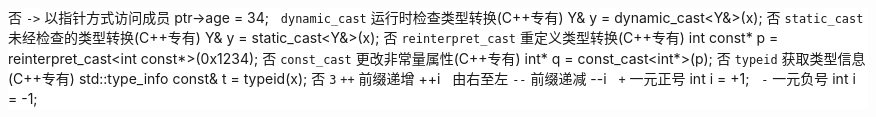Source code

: <td>否</td>
</tr>
<tr>
<td><code>-&gt;</code></td>
<td>以指针方式访问成员</td>
<td>ptr-&gt;age = 34;</td>
<td>&nbsp;</td>
</tr>
<tr>
<td><code>dynamic_cast</code></td>
<td>运行时检查类型转换(C++专有)</td>
<td>Y&amp; y = dynamic_cast&lt;Y&amp;&gt;(x);</td>
<td>否</td>
</tr>
<tr>
<td><code>static_cast</code></td>
<td>未经检查的类型转换(C++专有)</td>
<td>Y&amp; y = static_cast&lt;Y&amp;&gt;(x);</td>
<td>否</td>
</tr>
<tr>
<td><code>reinterpret_cast</code></td>
<td>重定义类型转换(C++专有)</td>
<td>int const* p = reinterpret_cast&lt;int const*&gt;(0x1234);</td>
<td>否</td>
</tr>
<tr>
<td><code>const_cast</code></td>
<td>更改非常量属性(C++专有)</td>
<td>int* q = const_cast&lt;int*&gt;(p);</td>
<td>否</td>
</tr>
<tr>
<td><code>typeid</code></td>
<td>获取类型信息(C++专有)</td>
<td>std::type_info const&amp; t = typeid(x);</td>
<td>否</td>
</tr>
<tr>
<td rowspan="14"><code>3</code></td>
<td><code>++</code></td>
<td>前缀递增</td>
<td>++i</td>
<td>&nbsp;</td>
<td rowspan="14">由右至左</td>
</tr>
<tr>
<td><code>--</code></td>
<td>前缀递减</td>
<td>--i</td>
<td>&nbsp;</td>
</tr>
<tr>
<td><code>+</code></td>
<td>一元正号</td>
<td>int i = +1;</td>
<td>&nbsp;</td>
</tr>
<tr>
<td><code>-</code></td>
<td>一元负号</td>
<td>int i = -1;</td>
<td>&nbsp;</td>
</tr>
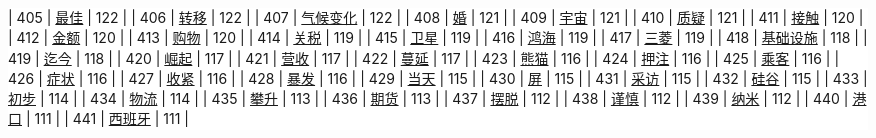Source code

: | 405 | [最佳](最佳.md) | 122 |
| 406 | [转移](转移.md) | 122 |
| 407 | [气候变化](气候变化.md) | 122 |
| 408 | [婚](婚.md) | 121 |
| 409 | [宇宙](宇宙.md) | 121 |
| 410 | [质疑](质疑.md) | 121 |
| 411 | [接触](接触.md) | 120 |
| 412 | [金额](金额.md) | 120 |
| 413 | [购物](购物.md) | 120 |
| 414 | [关税](关税.md) | 119 |
| 415 | [卫星](卫星.md) | 119 |
| 416 | [鸿海](鸿海.md) | 119 |
| 417 | [三菱](三菱.md) | 119 |
| 418 | [基础设施](基础设施.md) | 118 |
| 419 | [迄今](迄今.md) | 118 |
| 420 | [崛起](崛起.md) | 117 |
| 421 | [营收](营收.md) | 117 |
| 422 | [蔓延](蔓延.md) | 117 |
| 423 | [熊猫](熊猫.md) | 116 |
| 424 | [押注](押注.md) | 116 |
| 425 | [乘客](乘客.md) | 116 |
| 426 | [症状](症状.md) | 116 |
| 427 | [收紧](收紧.md) | 116 |
| 428 | [暴发](暴发.md) | 116 |
| 429 | [当天](当天.md) | 115 |
| 430 | [屏](屏.md) | 115 |
| 431 | [采访](采访.md) | 115 |
| 432 | [硅谷](硅谷.md) | 115 |
| 433 | [初步](初步.md) | 114 |
| 434 | [物流](物流.md) | 114 |
| 435 | [攀升](攀升.md) | 113 |
| 436 | [期货](期货.md) | 113 |
| 437 | [摆脱](摆脱.md) | 112 |
| 438 | [谨慎](谨慎.md) | 112 |
| 439 | [纳米](纳米.md) | 112 |
| 440 | [港口](港口.md) | 111 |
| 441 | [西班牙](西班牙.md) | 111 |
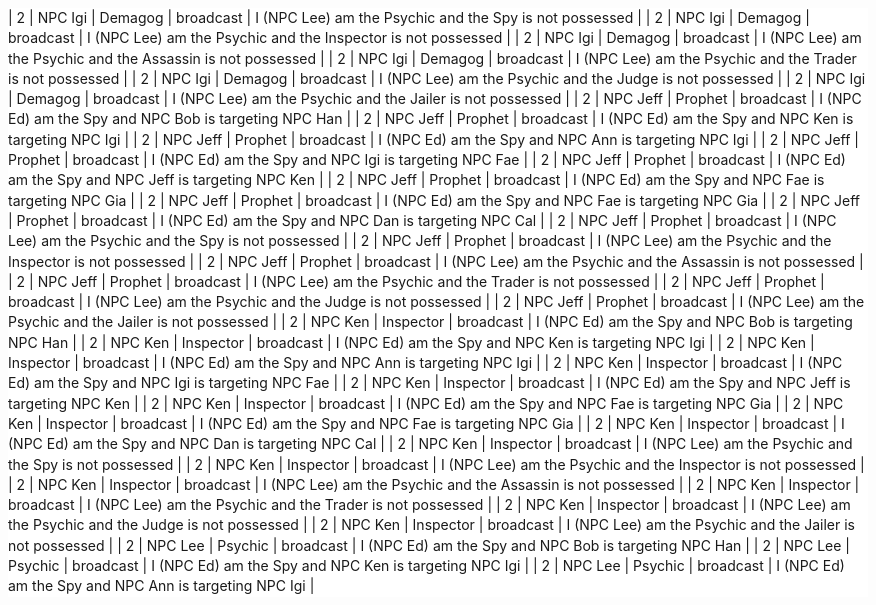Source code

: | 2           | NPC Igi  | Demagog     | broadcast     | I (NPC Lee) am the Psychic and the Spy is not possessed        |
| 2           | NPC Igi  | Demagog     | broadcast     | I (NPC Lee) am the Psychic and the Inspector is not possessed  |
| 2           | NPC Igi  | Demagog     | broadcast     | I (NPC Lee) am the Psychic and the Assassin is not possessed   |
| 2           | NPC Igi  | Demagog     | broadcast     | I (NPC Lee) am the Psychic and the Trader is not possessed     |
| 2           | NPC Igi  | Demagog     | broadcast     | I (NPC Lee) am the Psychic and the Judge is not possessed      |
| 2           | NPC Igi  | Demagog     | broadcast     | I (NPC Lee) am the Psychic and the Jailer is not possessed     |
| 2           | NPC Jeff | Prophet     | broadcast     | I (NPC Ed) am the Spy and NPC Bob is targeting NPC Han         |
| 2           | NPC Jeff | Prophet     | broadcast     | I (NPC Ed) am the Spy and NPC Ken is targeting NPC Igi         |
| 2           | NPC Jeff | Prophet     | broadcast     | I (NPC Ed) am the Spy and NPC Ann is targeting NPC Igi         |
| 2           | NPC Jeff | Prophet     | broadcast     | I (NPC Ed) am the Spy and NPC Igi is targeting NPC Fae         |
| 2           | NPC Jeff | Prophet     | broadcast     | I (NPC Ed) am the Spy and NPC Jeff is targeting NPC Ken        |
| 2           | NPC Jeff | Prophet     | broadcast     | I (NPC Ed) am the Spy and NPC Fae is targeting NPC Gia         |
| 2           | NPC Jeff | Prophet     | broadcast     | I (NPC Ed) am the Spy and NPC Fae is targeting NPC Gia         |
| 2           | NPC Jeff | Prophet     | broadcast     | I (NPC Ed) am the Spy and NPC Dan is targeting NPC Cal         |
| 2           | NPC Jeff | Prophet     | broadcast     | I (NPC Lee) am the Psychic and the Spy is not possessed        |
| 2           | NPC Jeff | Prophet     | broadcast     | I (NPC Lee) am the Psychic and the Inspector is not possessed  |
| 2           | NPC Jeff | Prophet     | broadcast     | I (NPC Lee) am the Psychic and the Assassin is not possessed   |
| 2           | NPC Jeff | Prophet     | broadcast     | I (NPC Lee) am the Psychic and the Trader is not possessed     |
| 2           | NPC Jeff | Prophet     | broadcast     | I (NPC Lee) am the Psychic and the Judge is not possessed      |
| 2           | NPC Jeff | Prophet     | broadcast     | I (NPC Lee) am the Psychic and the Jailer is not possessed     |
| 2           | NPC Ken  | Inspector   | broadcast     | I (NPC Ed) am the Spy and NPC Bob is targeting NPC Han         |
| 2           | NPC Ken  | Inspector   | broadcast     | I (NPC Ed) am the Spy and NPC Ken is targeting NPC Igi         |
| 2           | NPC Ken  | Inspector   | broadcast     | I (NPC Ed) am the Spy and NPC Ann is targeting NPC Igi         |
| 2           | NPC Ken  | Inspector   | broadcast     | I (NPC Ed) am the Spy and NPC Igi is targeting NPC Fae         |
| 2           | NPC Ken  | Inspector   | broadcast     | I (NPC Ed) am the Spy and NPC Jeff is targeting NPC Ken        |
| 2           | NPC Ken  | Inspector   | broadcast     | I (NPC Ed) am the Spy and NPC Fae is targeting NPC Gia         |
| 2           | NPC Ken  | Inspector   | broadcast     | I (NPC Ed) am the Spy and NPC Fae is targeting NPC Gia         |
| 2           | NPC Ken  | Inspector   | broadcast     | I (NPC Ed) am the Spy and NPC Dan is targeting NPC Cal         |
| 2           | NPC Ken  | Inspector   | broadcast     | I (NPC Lee) am the Psychic and the Spy is not possessed        |
| 2           | NPC Ken  | Inspector   | broadcast     | I (NPC Lee) am the Psychic and the Inspector is not possessed  |
| 2           | NPC Ken  | Inspector   | broadcast     | I (NPC Lee) am the Psychic and the Assassin is not possessed   |
| 2           | NPC Ken  | Inspector   | broadcast     | I (NPC Lee) am the Psychic and the Trader is not possessed     |
| 2           | NPC Ken  | Inspector   | broadcast     | I (NPC Lee) am the Psychic and the Judge is not possessed      |
| 2           | NPC Ken  | Inspector   | broadcast     | I (NPC Lee) am the Psychic and the Jailer is not possessed     |
| 2           | NPC Lee  | Psychic     | broadcast     | I (NPC Ed) am the Spy and NPC Bob is targeting NPC Han         |
| 2           | NPC Lee  | Psychic     | broadcast     | I (NPC Ed) am the Spy and NPC Ken is targeting NPC Igi         |
| 2           | NPC Lee  | Psychic     | broadcast     | I (NPC Ed) am the Spy and NPC Ann is targeting NPC Igi         |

□ □ □ □ □

YOUR OBJECTIVE → Could you reproduce the lines from the one containing "[最佳](最佳.md) | 122 |" through the one containing "[物流](物流.md) | 114 |", substituting "老虎" for "熊猫" and leaving everything else unchanged?

RESULT OF THE EXERCISE →
: | 405 | [最佳](最佳.md) | 122 |
| 406 | [转移](转移.md) | 122 |
| 407 | [气候变化](气候变化.md) | 122 |
| 408 | [婚](婚.md) | 121 |
| 409 | [宇宙](宇宙.md) | 121 |
| 410 | [质疑](质疑.md) | 121 |
| 411 | [接触](接触.md) | 120 |
| 412 | [金额](金额.md) | 120 |
| 413 | [购物](购物.md) | 120 |
| 414 | [关税](关税.md) | 119 |
| 415 | [卫星](卫星.md) | 119 |
| 416 | [鸿海](鸿海.md) | 119 |
| 417 | [三菱](三菱.md) | 119 |
| 418 | [基础设施](基础设施.md) | 118 |
| 419 | [迄今](迄今.md) | 118 |
| 420 | [崛起](崛起.md) | 117 |
| 421 | [营收](营收.md) | 117 |
| 422 | [蔓延](蔓延.md) | 117 |
| 423 | [老虎](老虎.md) | 116 |
| 424 | [押注](押注.md) | 116 |
| 425 | [乘客](乘客.md) | 116 |
| 426 | [症状](症状.md) | 116 |
| 427 | [收紧](收紧.md) | 116 |
| 428 | [暴发](暴发.md) | 116 |
| 429 | [当天](当天.md) | 115 |
| 430 | [屏](屏.md) | 115 |
| 431 | [采访](采访.md) | 115 |
| 432 | [硅谷](硅谷.md) | 115 |
| 433 | [初步](初步.md) | 114 |
| 434 | [物流](物流.md) | 114 |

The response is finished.